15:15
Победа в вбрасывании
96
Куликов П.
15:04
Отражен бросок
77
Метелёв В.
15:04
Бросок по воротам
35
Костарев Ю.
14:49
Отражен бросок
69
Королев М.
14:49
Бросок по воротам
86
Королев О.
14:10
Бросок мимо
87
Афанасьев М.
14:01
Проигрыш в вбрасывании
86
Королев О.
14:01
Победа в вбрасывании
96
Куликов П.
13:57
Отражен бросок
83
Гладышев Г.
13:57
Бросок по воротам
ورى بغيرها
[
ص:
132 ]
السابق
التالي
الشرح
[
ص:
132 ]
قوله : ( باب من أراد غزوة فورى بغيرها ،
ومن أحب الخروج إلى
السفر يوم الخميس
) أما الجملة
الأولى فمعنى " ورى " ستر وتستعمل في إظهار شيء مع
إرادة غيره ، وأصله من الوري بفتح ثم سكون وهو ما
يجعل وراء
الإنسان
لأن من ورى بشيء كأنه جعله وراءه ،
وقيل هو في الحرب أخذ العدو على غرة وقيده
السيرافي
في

-.-.-

WHAT IS BEING ASKED =
Restate the whole listing exactly, leaving out nothing.

RESPONSE BOX =
15:15
Победа в вбрасывании
96
Куликов П.
15:04
Отражен бросок
77
Метелёв В.
15:04
Бросок по воротам
35
Костарев Ю.
14:49
Отражен бросок
69
Королев М.
14:49
Бросок по воротам
86
Королев О.
14:10
Бросок мимо
87
Афанасьев М.
14:01
Проигрыш в вбрасывании
86
Королев О.
14:01
Победа в вбрасывании
96
Куликов П.
13:57
Отражен бросок
83
Гладышев Г.
13:57
Бросок по воротам
ورى بغيرها
[
ص:
132 ]
السابق
التالي
الشرح
[
ص:
132 ]
قوله : ( باب من أراد غزوة فورى بغيرها ،
ومن أحب الخروج إلى
السفر يوم الخميس
) أما الجملة
الأولى فمعنى " ورى " ستر وتستعمل في إظهار شيء مع
إرادة غيره ، وأصله من الوري بفتح ثم سكون وهو ما
يجعل وراء
الإنسان
لأن من ورى بشيء كأنه جعله وراءه ،
وقيل هو في الحرب أخذ العدو على غرة وقيده
السيرافي
في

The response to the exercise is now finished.